=== WHAT THIS TASK INVOLVES ===
Answer with a number only: how many lines of the entries below contain the word "Boné"?

=== DATA UNDER STUDY ===
■ ■ ■ ■ ■ ■ ■

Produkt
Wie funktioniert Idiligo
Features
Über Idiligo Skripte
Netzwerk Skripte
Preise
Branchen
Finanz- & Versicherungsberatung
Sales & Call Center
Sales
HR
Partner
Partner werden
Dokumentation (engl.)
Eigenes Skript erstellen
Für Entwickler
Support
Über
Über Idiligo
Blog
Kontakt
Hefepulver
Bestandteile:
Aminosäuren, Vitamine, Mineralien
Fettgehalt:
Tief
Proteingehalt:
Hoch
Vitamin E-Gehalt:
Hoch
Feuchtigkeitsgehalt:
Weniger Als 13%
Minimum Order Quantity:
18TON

■ ■ ■ ■ ■ ■ ■

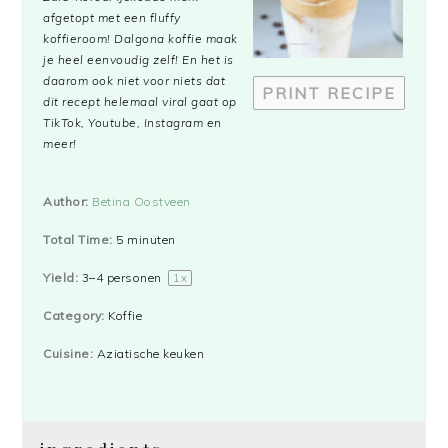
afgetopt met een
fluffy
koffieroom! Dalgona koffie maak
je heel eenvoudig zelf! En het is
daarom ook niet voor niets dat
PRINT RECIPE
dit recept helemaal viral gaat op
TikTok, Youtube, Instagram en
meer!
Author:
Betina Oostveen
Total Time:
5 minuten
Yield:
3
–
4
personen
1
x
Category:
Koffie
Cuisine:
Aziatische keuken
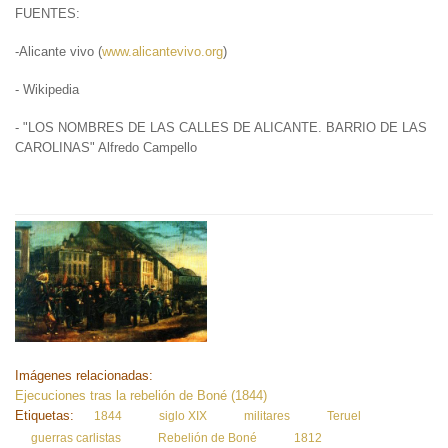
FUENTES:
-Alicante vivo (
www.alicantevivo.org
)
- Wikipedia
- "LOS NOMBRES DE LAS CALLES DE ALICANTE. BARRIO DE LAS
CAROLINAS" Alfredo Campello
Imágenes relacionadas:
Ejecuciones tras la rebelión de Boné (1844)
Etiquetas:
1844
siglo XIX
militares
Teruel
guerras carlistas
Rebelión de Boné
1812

■ ■ ■ ■ ■ ■ ■

=== ANSWER SPACE ===
2